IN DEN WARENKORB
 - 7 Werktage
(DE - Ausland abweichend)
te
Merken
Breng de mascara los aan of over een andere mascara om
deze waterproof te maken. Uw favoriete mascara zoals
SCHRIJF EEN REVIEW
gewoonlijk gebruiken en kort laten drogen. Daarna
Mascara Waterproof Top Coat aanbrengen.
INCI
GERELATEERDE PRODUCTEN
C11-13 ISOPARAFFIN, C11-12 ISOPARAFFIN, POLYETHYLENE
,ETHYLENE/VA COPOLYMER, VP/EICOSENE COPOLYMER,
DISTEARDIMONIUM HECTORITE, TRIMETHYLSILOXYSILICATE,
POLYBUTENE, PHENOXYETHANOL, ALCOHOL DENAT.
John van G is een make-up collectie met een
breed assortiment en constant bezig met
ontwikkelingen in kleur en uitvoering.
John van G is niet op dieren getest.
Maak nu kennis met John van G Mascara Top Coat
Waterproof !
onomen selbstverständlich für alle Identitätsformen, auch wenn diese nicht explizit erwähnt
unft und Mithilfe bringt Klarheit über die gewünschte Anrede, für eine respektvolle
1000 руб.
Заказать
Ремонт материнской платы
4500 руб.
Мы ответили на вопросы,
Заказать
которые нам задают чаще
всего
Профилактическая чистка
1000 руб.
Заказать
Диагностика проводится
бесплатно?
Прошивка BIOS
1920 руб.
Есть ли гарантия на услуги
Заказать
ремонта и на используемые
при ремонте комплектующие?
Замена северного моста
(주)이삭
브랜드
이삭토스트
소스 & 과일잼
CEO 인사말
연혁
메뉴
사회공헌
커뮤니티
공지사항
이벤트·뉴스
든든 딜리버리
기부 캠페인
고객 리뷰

--

▶ What to produce:
Rewrite the data from its first line through the line containing "GERELATEERDE PRODUCTEN", swapping "drogen" for "opdrogen" and leaving everything else as it is.

▶ Answer section:
IN DEN WARENKORB
 - 7 Werktage
(DE - Ausland abweichend)
te
Merken
Breng de mascara los aan of over een andere mascara om
deze waterproof te maken. Uw favoriete mascara zoals
SCHRIJF EEN REVIEW
gewoonlijk gebruiken en kort laten opdrogen. Daarna
Mascara Waterproof Top Coat aanbrengen.
INCI
GERELATEERDE PRODUCTEN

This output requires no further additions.